Debt funding, debt lending, or debt financing - the names differ, but the basic concept remains the same. You need a quick infusion of cash or credit for your company. The reasons can vary - filling in a cashflow gap between accounts payable and accounts receivable, expanding or updating your operation, or keeping everything afloat during a downturn - but the bottom line is getting the money you need.

Under a debt financing plan, your business receives the funds it needs in exchange for a promise to pay the amount back, with interest, in a set amount of time. If that sounds like a loan to you, well, you're not wrong. Let's see how it works and what types of loans are available.

Installment Loans

Installment loans are a simple way to get access to quick capital. Bank loans are common, but other sources are available as well. They're available from a variety of sources, including:

  • Commercial banks and financial institutions
  • Savings institutions
  • Credit unions
  • Finance companies
  • Online lenders

The Small Business Administration (SBA) specializes in matching businesses that are looking for loans with vetted lenders. These business loans are backed by the SBA. You're likely to find plenty of debt financing options with SBA loans and can shop for low interest rates.
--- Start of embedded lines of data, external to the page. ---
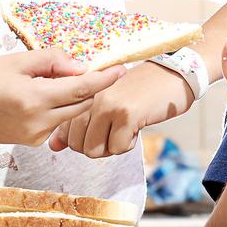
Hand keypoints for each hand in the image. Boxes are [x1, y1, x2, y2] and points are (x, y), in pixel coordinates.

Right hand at [0, 50, 125, 146]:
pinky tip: (45, 96)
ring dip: (75, 98)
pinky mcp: (32, 142)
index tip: (122, 69)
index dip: (105, 79)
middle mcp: (39, 121)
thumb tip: (80, 66)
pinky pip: (57, 121)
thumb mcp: (15, 61)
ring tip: (62, 80)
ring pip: (71, 114)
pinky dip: (60, 108)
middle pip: (82, 103)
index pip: (82, 88)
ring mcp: (36, 135)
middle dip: (92, 87)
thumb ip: (51, 61)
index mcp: (35, 98)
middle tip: (93, 69)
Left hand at [47, 60, 192, 156]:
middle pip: (78, 146)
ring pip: (94, 150)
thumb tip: (53, 146)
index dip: (82, 140)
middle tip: (115, 130)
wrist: (172, 75)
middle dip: (97, 146)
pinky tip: (137, 126)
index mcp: (82, 92)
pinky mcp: (127, 115)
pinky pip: (118, 148)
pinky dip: (129, 144)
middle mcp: (90, 97)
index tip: (102, 128)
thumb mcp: (104, 102)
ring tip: (125, 128)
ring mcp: (108, 105)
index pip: (64, 133)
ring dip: (112, 146)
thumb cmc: (138, 90)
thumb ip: (77, 123)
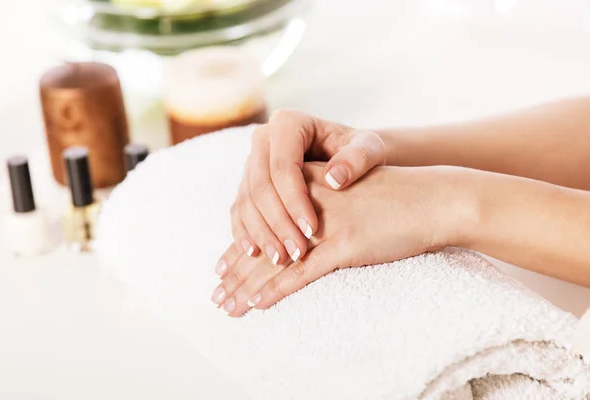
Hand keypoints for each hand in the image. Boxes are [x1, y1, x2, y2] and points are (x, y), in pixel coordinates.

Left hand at [212, 162, 467, 315]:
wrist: (432, 199)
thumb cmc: (395, 198)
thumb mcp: (350, 191)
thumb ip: (321, 204)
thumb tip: (301, 231)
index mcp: (307, 186)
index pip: (261, 219)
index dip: (238, 246)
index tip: (220, 267)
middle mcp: (309, 204)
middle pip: (260, 240)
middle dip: (235, 271)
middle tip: (216, 294)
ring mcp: (326, 224)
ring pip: (275, 261)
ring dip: (247, 287)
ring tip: (227, 306)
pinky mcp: (345, 245)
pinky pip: (303, 272)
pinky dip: (277, 290)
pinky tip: (258, 304)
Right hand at [217, 110, 386, 274]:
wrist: (345, 158)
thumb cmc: (358, 152)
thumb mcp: (369, 149)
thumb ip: (358, 158)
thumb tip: (335, 179)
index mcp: (288, 124)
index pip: (284, 166)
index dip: (295, 200)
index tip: (313, 229)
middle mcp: (263, 139)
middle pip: (260, 185)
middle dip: (277, 222)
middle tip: (297, 252)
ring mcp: (251, 162)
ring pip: (247, 200)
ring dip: (262, 233)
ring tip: (281, 259)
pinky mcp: (246, 183)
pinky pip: (240, 209)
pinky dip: (246, 232)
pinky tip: (256, 252)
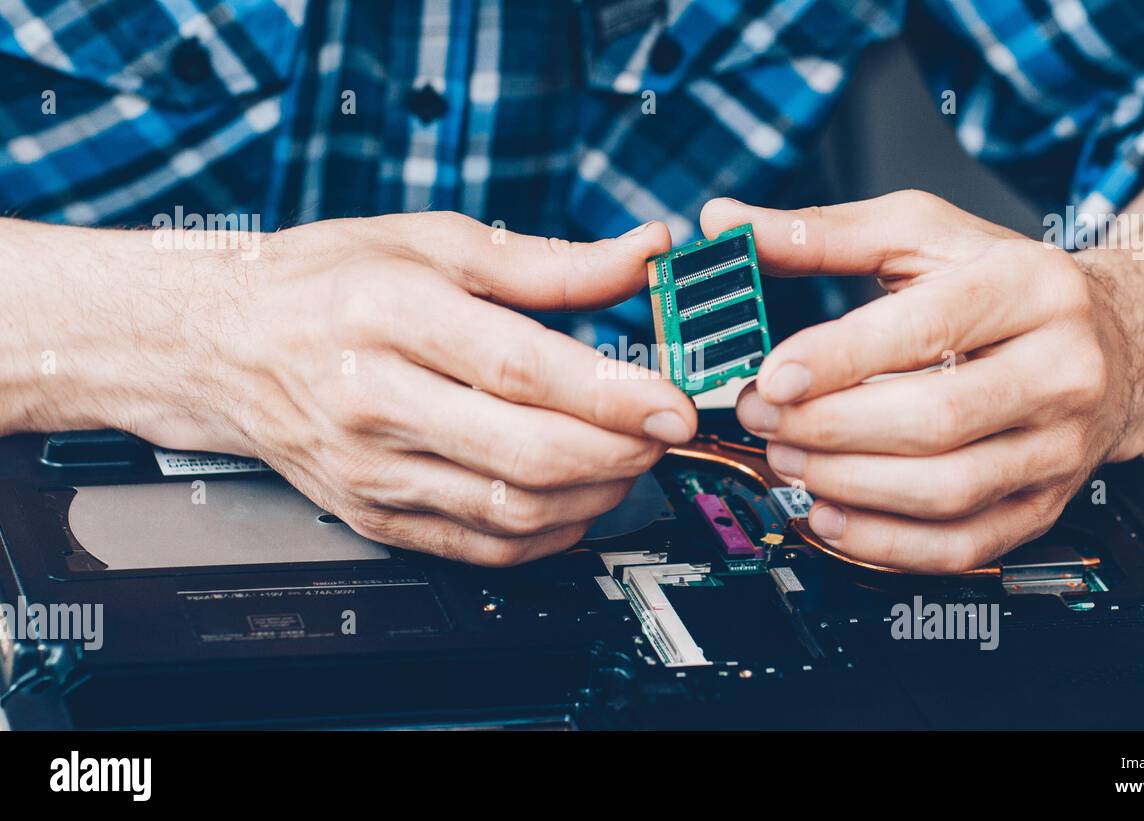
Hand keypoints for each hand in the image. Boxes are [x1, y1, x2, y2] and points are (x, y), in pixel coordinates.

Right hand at [127, 213, 694, 564]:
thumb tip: (643, 252)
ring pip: (512, 511)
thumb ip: (550, 262)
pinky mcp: (371, 515)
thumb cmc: (326, 281)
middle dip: (619, 452)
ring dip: (595, 494)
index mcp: (389, 313)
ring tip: (629, 459)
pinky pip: (480, 547)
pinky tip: (576, 499)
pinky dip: (548, 533)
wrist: (220, 344)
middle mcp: (374, 400)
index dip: (610, 394)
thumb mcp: (435, 242)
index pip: (519, 368)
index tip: (673, 403)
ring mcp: (370, 470)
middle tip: (662, 432)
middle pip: (524, 453)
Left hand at [703, 192, 1134, 572]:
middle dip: (830, 428)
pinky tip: (830, 516)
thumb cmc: (1002, 283)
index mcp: (1032, 288)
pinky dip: (885, 543)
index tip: (772, 375)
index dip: (841, 359)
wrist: (1114, 341)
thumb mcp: (921, 233)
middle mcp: (1062, 370)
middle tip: (763, 419)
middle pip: (936, 418)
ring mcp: (1059, 447)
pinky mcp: (1044, 505)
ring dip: (848, 485)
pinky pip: (963, 545)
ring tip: (787, 461)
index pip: (930, 329)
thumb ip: (821, 232)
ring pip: (946, 489)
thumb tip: (726, 222)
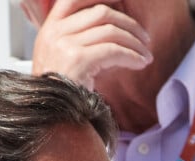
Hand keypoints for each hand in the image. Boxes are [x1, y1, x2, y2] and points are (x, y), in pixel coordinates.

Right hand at [28, 0, 152, 89]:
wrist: (50, 115)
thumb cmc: (59, 93)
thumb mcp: (59, 59)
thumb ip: (75, 40)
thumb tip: (108, 29)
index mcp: (49, 29)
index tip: (120, 1)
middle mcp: (55, 33)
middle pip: (101, 12)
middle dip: (128, 23)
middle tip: (143, 38)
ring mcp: (65, 45)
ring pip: (110, 31)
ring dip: (134, 42)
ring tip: (145, 54)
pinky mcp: (78, 60)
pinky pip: (113, 50)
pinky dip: (131, 55)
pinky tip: (140, 63)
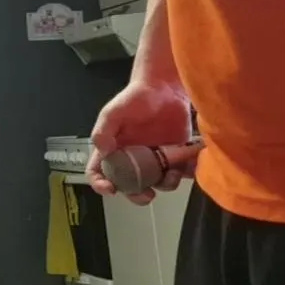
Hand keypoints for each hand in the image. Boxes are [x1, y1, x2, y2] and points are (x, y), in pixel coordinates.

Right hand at [85, 80, 192, 204]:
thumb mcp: (114, 111)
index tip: (110, 189)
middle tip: (147, 195)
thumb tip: (102, 151)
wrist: (166, 88)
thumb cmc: (135, 98)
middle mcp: (132, 159)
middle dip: (137, 195)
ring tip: (172, 174)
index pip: (98, 171)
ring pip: (156, 182)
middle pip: (129, 185)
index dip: (100, 183)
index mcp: (112, 150)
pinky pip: (179, 173)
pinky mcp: (175, 156)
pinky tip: (186, 168)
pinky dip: (184, 175)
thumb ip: (104, 130)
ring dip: (164, 184)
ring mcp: (154, 159)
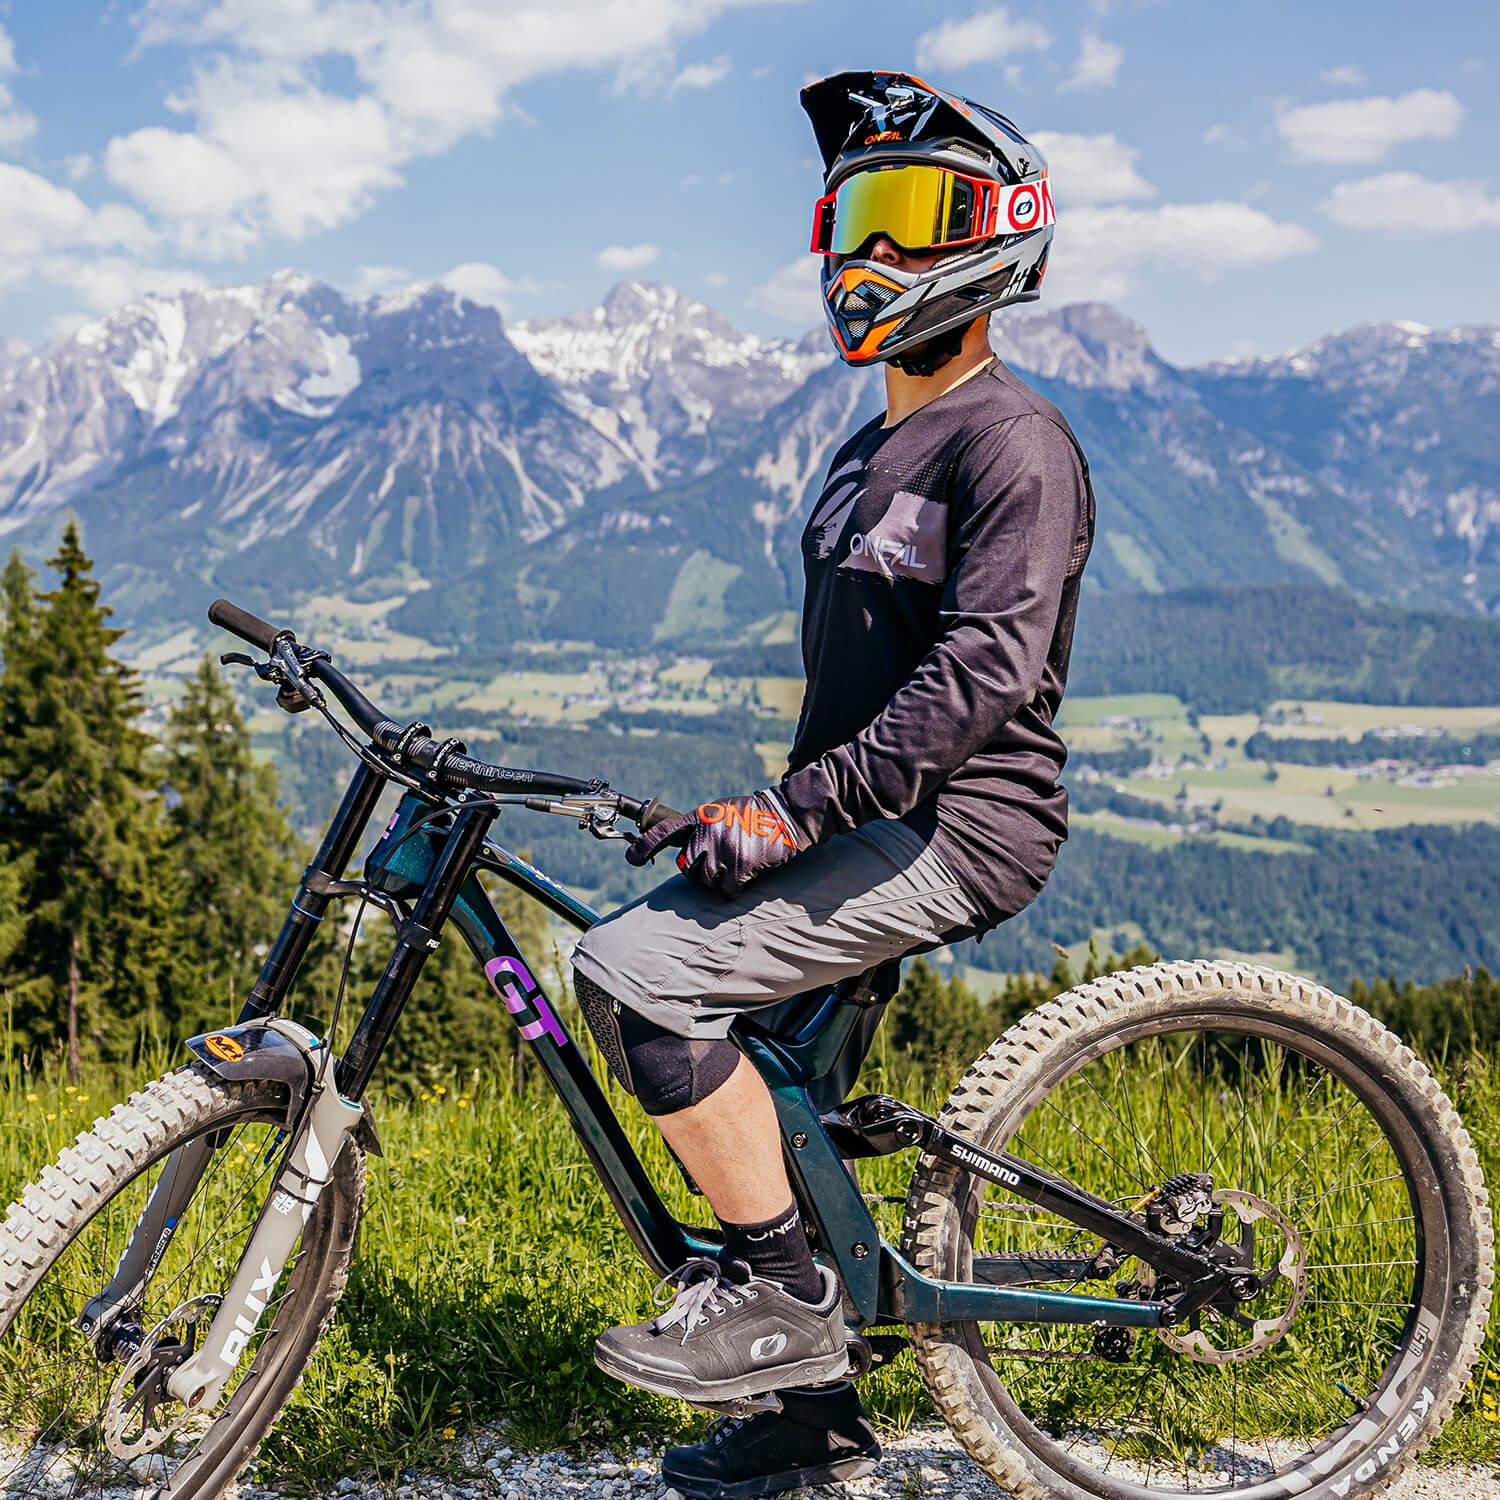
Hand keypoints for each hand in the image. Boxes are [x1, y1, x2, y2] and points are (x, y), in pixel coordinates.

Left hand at [627, 789, 806, 897]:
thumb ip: (700, 828)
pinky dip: (735, 888)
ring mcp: (723, 849)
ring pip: (705, 882)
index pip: (664, 831)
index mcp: (700, 817)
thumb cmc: (752, 816)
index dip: (645, 846)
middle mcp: (707, 832)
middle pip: (687, 868)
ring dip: (719, 881)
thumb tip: (684, 853)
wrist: (786, 814)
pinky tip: (747, 873)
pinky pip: (726, 890)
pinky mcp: (740, 865)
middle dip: (700, 871)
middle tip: (720, 863)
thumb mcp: (720, 812)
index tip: (632, 859)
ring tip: (736, 864)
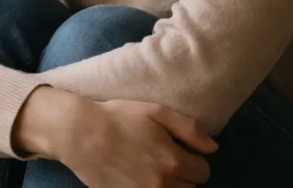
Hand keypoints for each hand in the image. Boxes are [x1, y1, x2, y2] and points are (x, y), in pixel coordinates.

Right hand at [59, 96, 216, 187]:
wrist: (80, 133)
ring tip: (153, 169)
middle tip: (165, 158)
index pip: (203, 172)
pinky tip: (140, 178)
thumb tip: (213, 148)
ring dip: (169, 185)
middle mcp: (162, 184)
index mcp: (172, 161)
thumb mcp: (156, 111)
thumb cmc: (118, 117)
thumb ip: (189, 129)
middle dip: (183, 174)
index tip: (182, 151)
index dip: (194, 159)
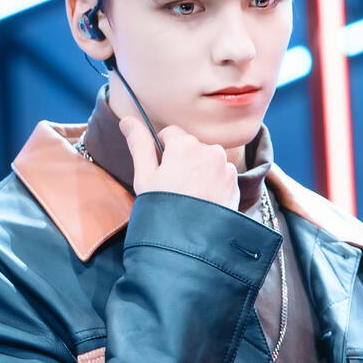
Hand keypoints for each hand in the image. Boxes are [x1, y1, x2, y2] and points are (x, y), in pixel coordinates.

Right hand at [119, 115, 239, 210]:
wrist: (190, 242)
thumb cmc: (163, 209)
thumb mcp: (145, 177)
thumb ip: (139, 145)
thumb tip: (127, 120)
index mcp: (185, 145)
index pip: (170, 133)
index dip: (162, 151)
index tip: (161, 171)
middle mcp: (209, 150)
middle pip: (190, 147)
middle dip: (183, 161)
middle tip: (174, 187)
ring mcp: (225, 166)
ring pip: (207, 160)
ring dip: (199, 172)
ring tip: (190, 196)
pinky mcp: (235, 182)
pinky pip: (221, 174)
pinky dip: (213, 184)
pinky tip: (203, 201)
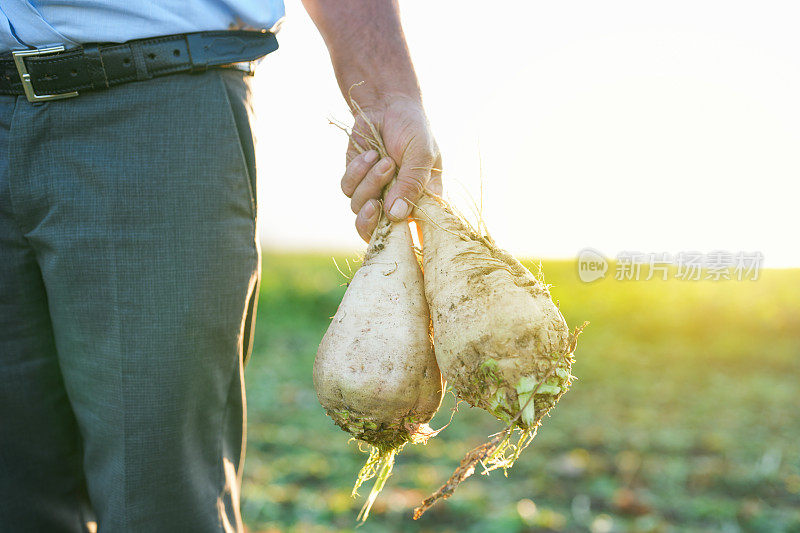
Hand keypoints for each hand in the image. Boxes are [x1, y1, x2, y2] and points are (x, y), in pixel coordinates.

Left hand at [340, 97, 441, 241]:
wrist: (388, 105)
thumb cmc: (413, 129)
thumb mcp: (422, 155)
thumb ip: (412, 185)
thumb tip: (396, 216)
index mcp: (419, 201)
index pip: (412, 234)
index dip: (403, 241)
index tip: (397, 232)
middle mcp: (395, 202)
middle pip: (376, 232)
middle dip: (372, 221)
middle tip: (375, 205)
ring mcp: (373, 192)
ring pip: (360, 208)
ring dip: (371, 184)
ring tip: (384, 161)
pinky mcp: (354, 180)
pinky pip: (348, 188)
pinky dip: (358, 172)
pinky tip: (370, 154)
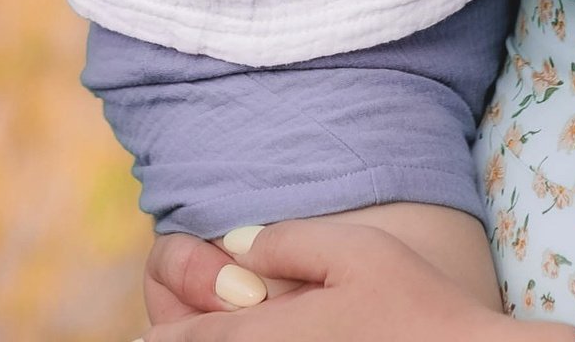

The advantages of debt financing are clear when opting for a loan. Your company can take a tax deduction for the interest payments. The monthly payments are on a repayment schedule, making it easier to know how much you need to allot each month. Perhaps the most important benefit is that you retain control of your company instead of selling off shares and potential future profit.

You should be aware of the disadvantages of debt financing. Loans aren't one-sided. Whether or not your business survives, you are still on the hook for repayment. Your credit rating will suffer if you don't meet your repayment terms. Assuming the debt of a loan can have a negative effect on your credit score, which will worsen your creditworthiness if you default.

Also, keep in mind that if things do end up falling apart, Chapter 11 bankruptcy isn't a cure-all. During business bankruptcy, for example, your business lenders and bondholders take priority when assets are allocated.

Revolving Loans

A revolving loan such as a line of credit offers flexibility and only charges interest on the outstanding debt. It stretches the definition of a loan, as there's no lump sump delivered. The higher interest rates can upset your balance sheets. Credit cards are also a possibility, but the interest rates that accompany overdue balances are often a financial backbreaker.

"Loans" Based on Cashflow and Debt Financing

There are other types of debt financing. These methods to generate quick income aren't quite loans. All offer advantages and disadvantages.

Invoice Financing

If you've got steady customers with a clean payment history, you can sell their outstanding invoices to a third party. You'll have to do so at a discount, but you'll get a smaller share immediately. Invoice financing doesn't fit the true definition of a loan, as you're selling your accounts receivable and don't owe additional interest.

Selling Bonds and Notes

A business owner can sell bonds and notes to raise immediate cash. Bonds are issued as long-term investments for the investor. They'll get the amount they lent back on the maturity date and receive interest payments until then. Notes are similar to bonds but vary more in maturity dates and payment terms. They can act as short-term loans.

Why Not Private Equity?

Opting for equity to fill short-term financial needs is tempting. There's neither debt nor interest to pay. You have no repayment obligations. Operating without debt can make your company seem more secure and keep your assets unencumbered.

Still, accepting equity is agreeing to have a new partner in your business, no matter how small their portion is. You'll no longer have full ownership. When profits start rolling in, you're required to give them their share. With capital raised through debt financing, your obligation ends once you've made your final payment.

Decisions, Decisions

There's no single correct answer when it comes to choosing how to raise business capital. Each company is different, as will be their situation. Given the flexibility of debt financing and the concrete end-of-debt terms it brings with it, it's worth consideration as a feasible option.